● **Set exercise A**: Please read the HP Bender article below and state which processor the phone is powered by.

Whoa! It appears that HP is looking to possibly mount a comeback because an Android 4.0 Ice Cream Sandwich powered HP Bender smartphone has been spotted in a few benchmarks. HP could be looking to start up right where webOS left off and switch gears to the wonderful world of Android — just like they should have done years ago.

Our good friends from SlashGear said it best this evening, when they mentioned “We’re back, baby” in regards to HP. What they’ve been tipped off with today is some GLBenchmarks showing what appears to be an unknown HP smartphone rocking the one and only Android OS.

According to the leak this is an HP smartphone with the codename “Bender” and it is running on Android 4.0 Ice Cream Sandwich and is powered by the Qualcomm Snapdragon dual-core S4 processor too. Something we haven’t seen in an HP device. This has literally just hit the wires so we are still digging for additional details. Take a peek at the benchmark results below.

Clearly we see everything mentioned above. Running on Android 4.0.4 Ice Cream Sandwich, and oddly enough the resolution is listed as 1366 x 720 — leading us to believe this could very well be a tablet too. Many Android smartphones have recently launched with 1280 x 720p HD resolutions and the same goes for tablets, but this looks a bit different. Maybe this could be a Galaxy Note II rival from the folks at HP but so far we are pretty light on details.

● **Set exercise B**: In the rows below, switch "red striped shirt" to "striped red shirt" wherever it appears and keep everything else the same.

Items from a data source

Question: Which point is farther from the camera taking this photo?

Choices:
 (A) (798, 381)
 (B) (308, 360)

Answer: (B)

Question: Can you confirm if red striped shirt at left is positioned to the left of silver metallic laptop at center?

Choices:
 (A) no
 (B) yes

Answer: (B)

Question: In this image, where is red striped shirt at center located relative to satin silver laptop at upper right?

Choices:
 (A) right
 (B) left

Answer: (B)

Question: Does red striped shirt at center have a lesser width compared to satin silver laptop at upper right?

● **Written response A**: The Qualcomm Snapdragon dual-core S4 processor.

● **Written response B**:
Question: Which point is farther from the camera taking this photo?

Choices:
 (A) (798, 381)
 (B) (308, 360)

Answer: (B)

Question: Can you confirm if striped red shirt at left is positioned to the left of silver metallic laptop at center?

Choices:
 (A) no
 (B) yes

Answer: (B)

Question: In this image, where is striped red shirt at center located relative to satin silver laptop at upper right?

Choices:
 (A) right
 (B) left

Answer: (B)

Question: Does striped red shirt at center have a lesser width compared to satin silver laptop at upper right?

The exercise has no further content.